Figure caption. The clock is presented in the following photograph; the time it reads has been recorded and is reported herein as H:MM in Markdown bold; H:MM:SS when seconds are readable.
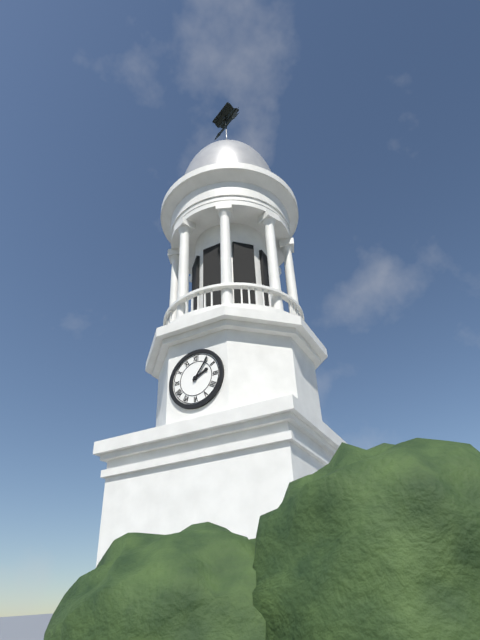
**2:06**
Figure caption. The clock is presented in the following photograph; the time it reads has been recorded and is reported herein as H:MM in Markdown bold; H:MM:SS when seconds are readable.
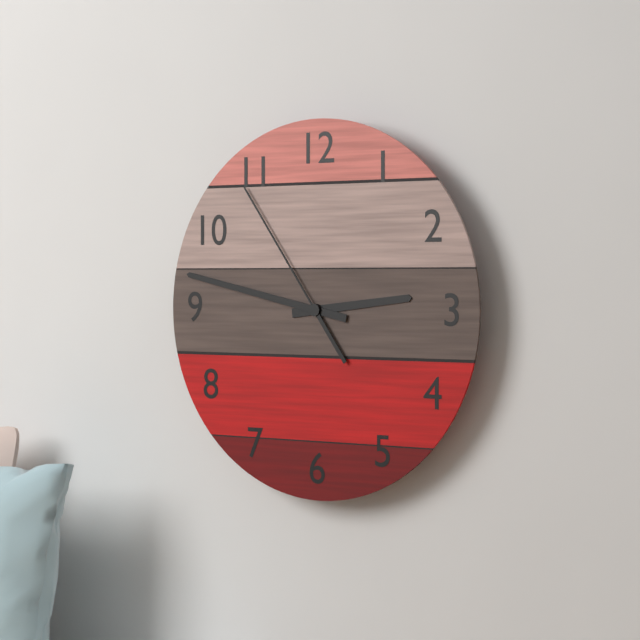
**2:47:54**
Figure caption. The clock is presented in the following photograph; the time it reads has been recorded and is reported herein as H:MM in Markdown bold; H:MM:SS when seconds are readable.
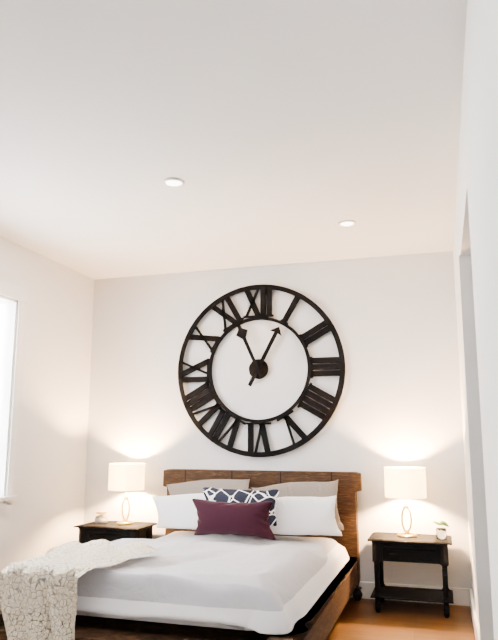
**12:56**
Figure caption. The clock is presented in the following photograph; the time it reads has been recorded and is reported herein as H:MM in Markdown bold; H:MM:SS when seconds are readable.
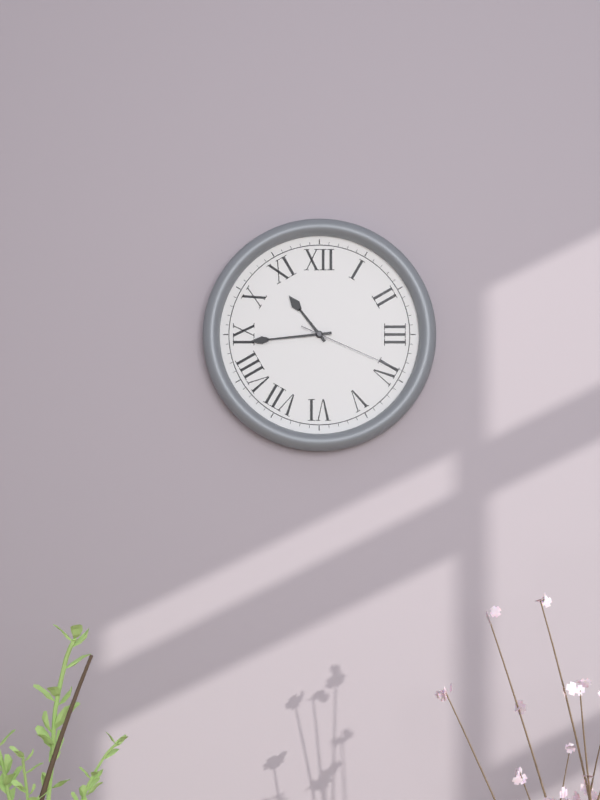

_Short problem_
Format every line of the rows above as a JSON list of strings, one string per line. Omit blank lines and leave the pictures out.

_Task answer_
[
  "Figure caption. The clock is presented in the following photograph; the time it reads has been recorded and is reported herein as H:MM in Markdown bold; H:MM:SS when seconds are readable.",
  "**2:06**",
  "Figure caption. The clock is presented in the following photograph; the time it reads has been recorded and is reported herein as H:MM in Markdown bold; H:MM:SS when seconds are readable.",
  "**2:47:54**",
  "Figure caption. The clock is presented in the following photograph; the time it reads has been recorded and is reported herein as H:MM in Markdown bold; H:MM:SS when seconds are readable.",
  "**12:56**",
  "Figure caption. The clock is presented in the following photograph; the time it reads has been recorded and is reported herein as H:MM in Markdown bold; H:MM:SS when seconds are readable."
]